Na tym recenzencki słowników komunałów niestety się nie kończy. Pomysłowość autorów zamykana jest w zwięzłym katalogu powszechnie znanych fabuł. Wymienia je chociażby Jan Gondowicz w zbiorze „Pan tu nie stał”: „Bohater chce żyć jak inni, lecz wisi nad nim klątwa i wszystko obraca się przeciw niemu”, „Bohater, pokonując trudności, szuka prawdy lub skarbu”, „Fatalna namiętność pobudza bohatera do szaleństw”, „Para małżonków dręczy się wzajem w coraz bardziej wyrafinowany sposób”.
Bezosobowy dyskurs, który znaliśmy z tradycyjnej krytyki literackiej, zamienia się współcześnie w osobliwą historię czytelnika takiego jak my, który poszukuje przyjemności tekstu. Wie o tym doskonale większość internetowych recenzentów. Zanim przeczytamy choć jedno zdanie o omawianej powieści, dowiemy się, jak dany tytuł trafił do rąk autora i jakie emocje towarzyszyły otwieraniu paczki od wydawnictwa. Czasem nie warto nawet czytać omawianej książki. Historia recenzenta jest dużo bardziej interesująca.
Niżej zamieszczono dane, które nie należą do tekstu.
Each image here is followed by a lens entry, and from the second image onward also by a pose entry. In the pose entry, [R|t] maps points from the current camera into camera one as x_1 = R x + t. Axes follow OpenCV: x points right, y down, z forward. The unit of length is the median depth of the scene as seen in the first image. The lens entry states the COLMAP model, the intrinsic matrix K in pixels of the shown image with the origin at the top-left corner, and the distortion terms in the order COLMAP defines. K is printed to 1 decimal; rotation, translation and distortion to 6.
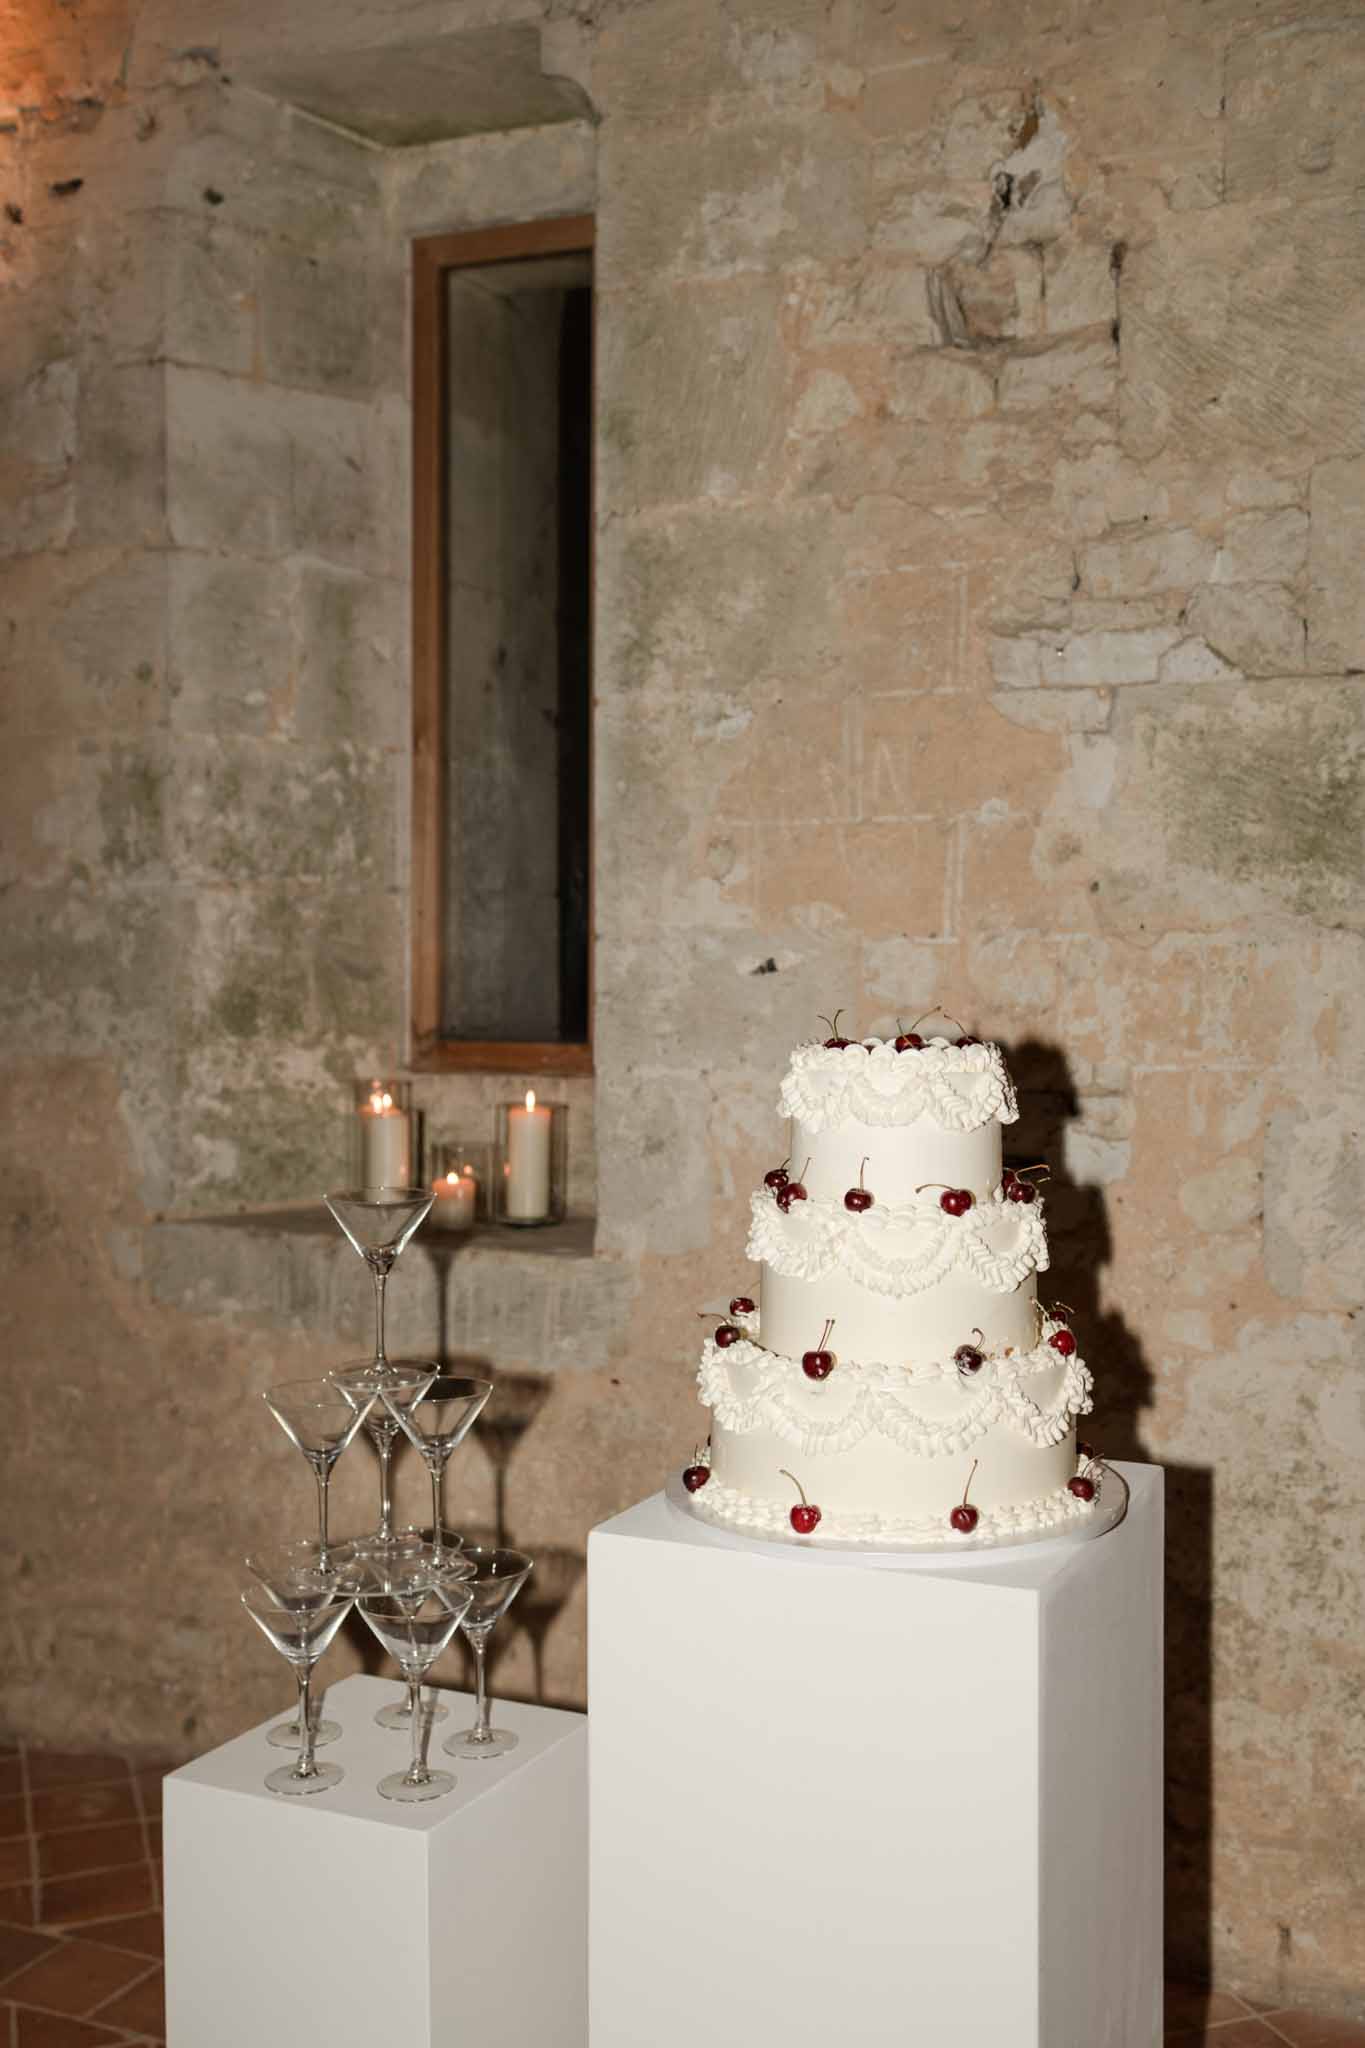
lens RADIAL K [[3835.5, 0, 682.5], [0, 3835.5, 1024.0], [0, 0, 1]] dist [0.211562, -0.079946]
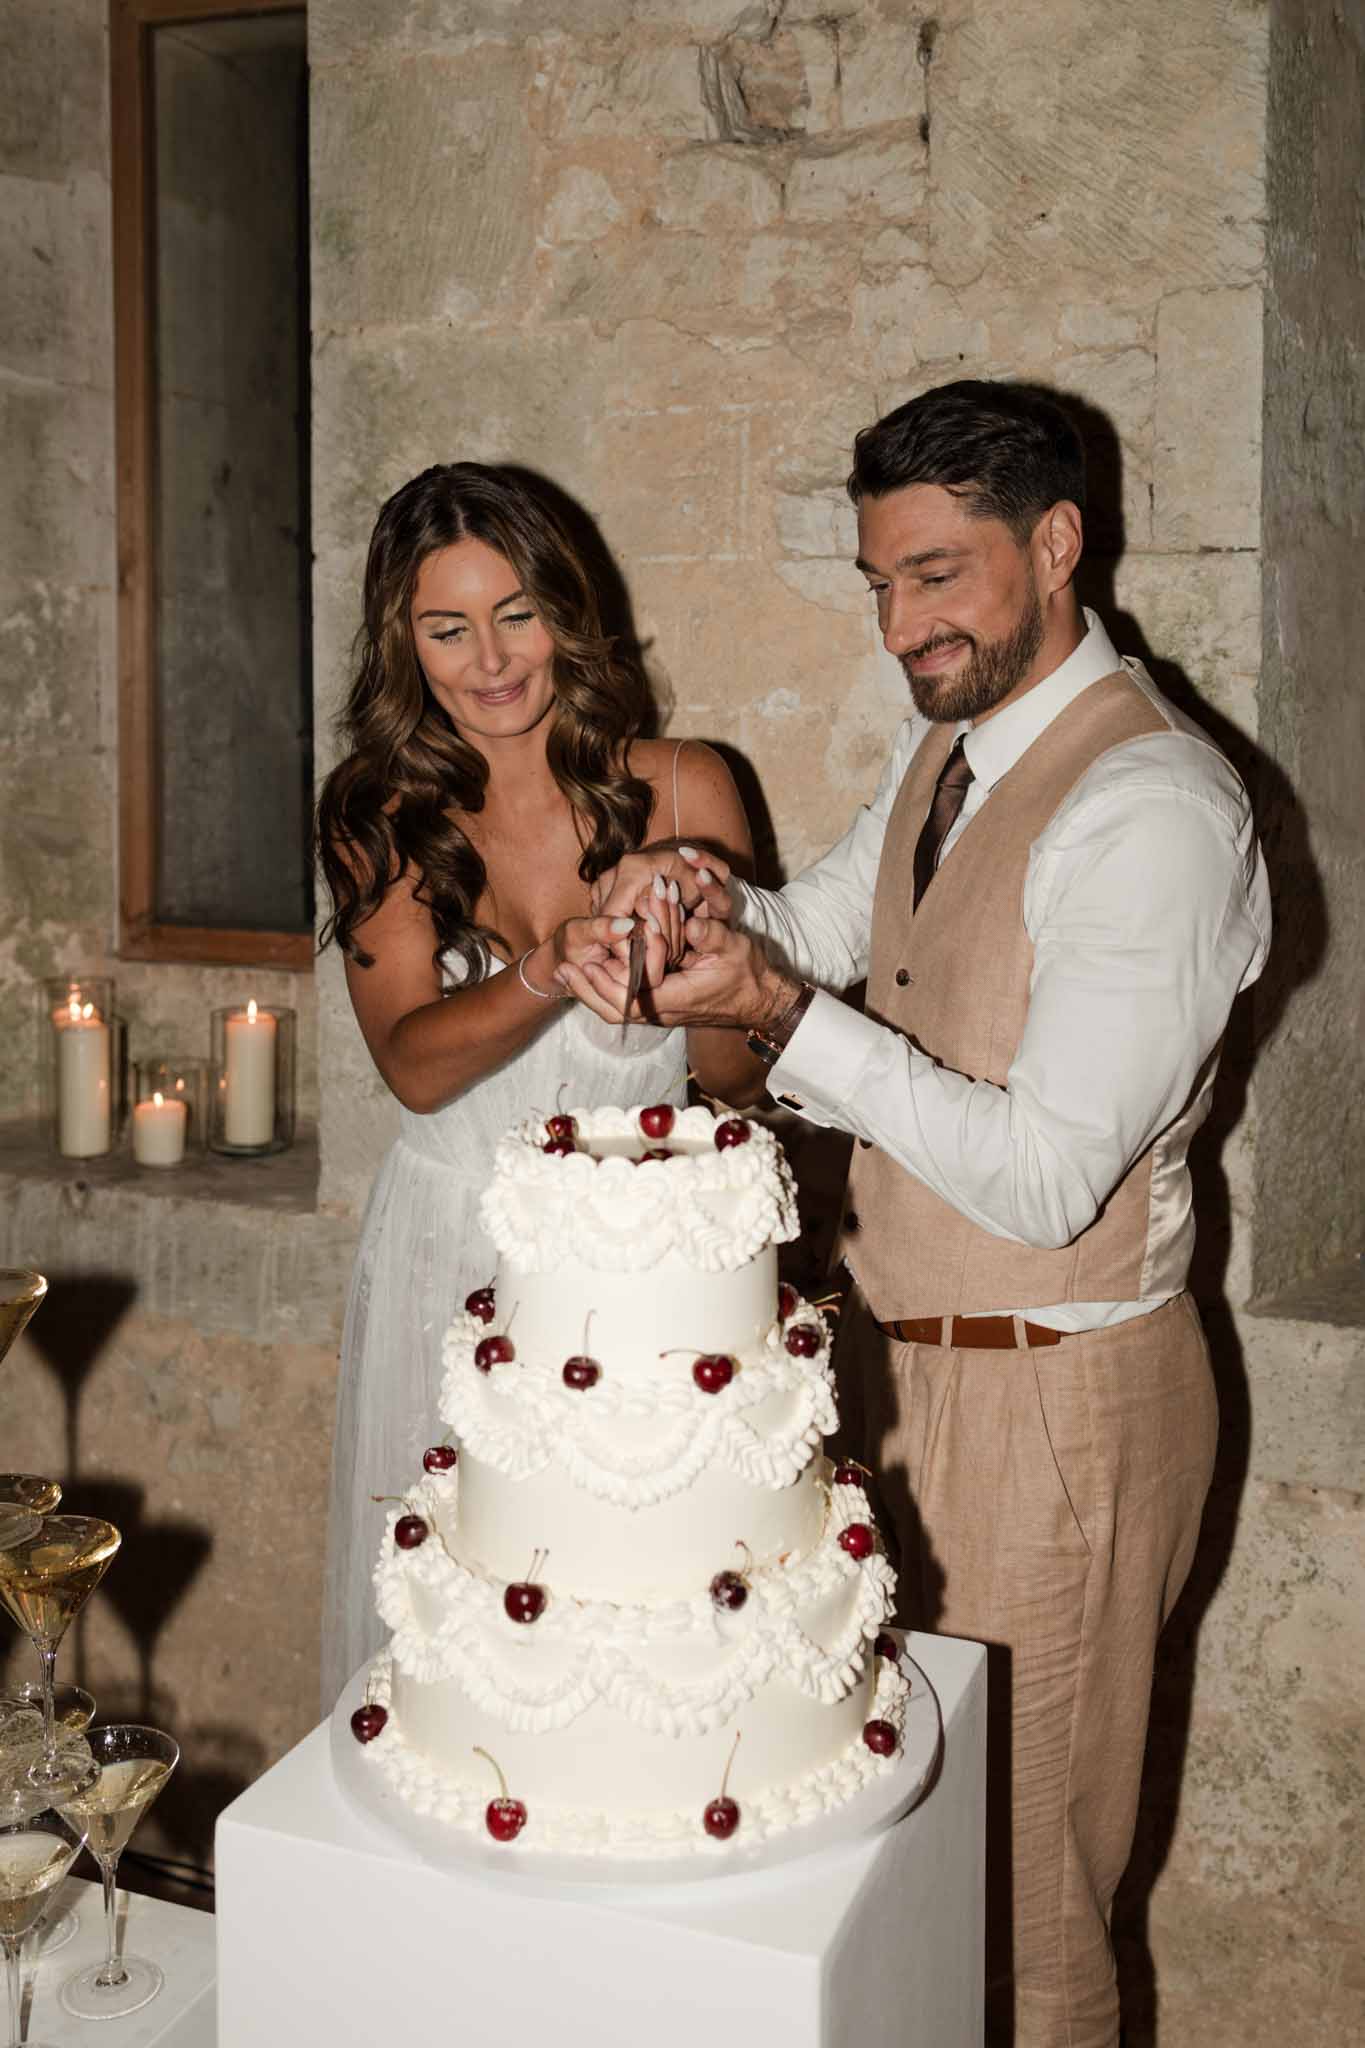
lens RADIAL K [[4113.5, 0, 682.5], [0, 4113.5, 1024.0], [0, 0, 1]] dist [0.184306, -0.131051]
pose [[0.998572, -0.004639, 0.053221, 0.010820], [0.002155, 0.998910, 0.046622, -0.026736], [-0.053379, -0.046441, 0.997494, 0.097683]]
Recenzent jest tu okiem i uchem, smakiem statystycznego czytelnika. Cóż w tym złego? Nic, zapewne nic. Słowami Witolda Gombrowicza: „Poczciwy kącik! Kącik gdzie i pan Wincenty może się wyjęzyczyć i pan Walery dać wyraz swemu oburzeniu i pani Franciszka popisać się swoją wiedzą. Cóż w tym złego? Nic, zapewne, nic. Wszak w ten sposób popularyzuje się literaturę i od tego rośnie oświecenie”.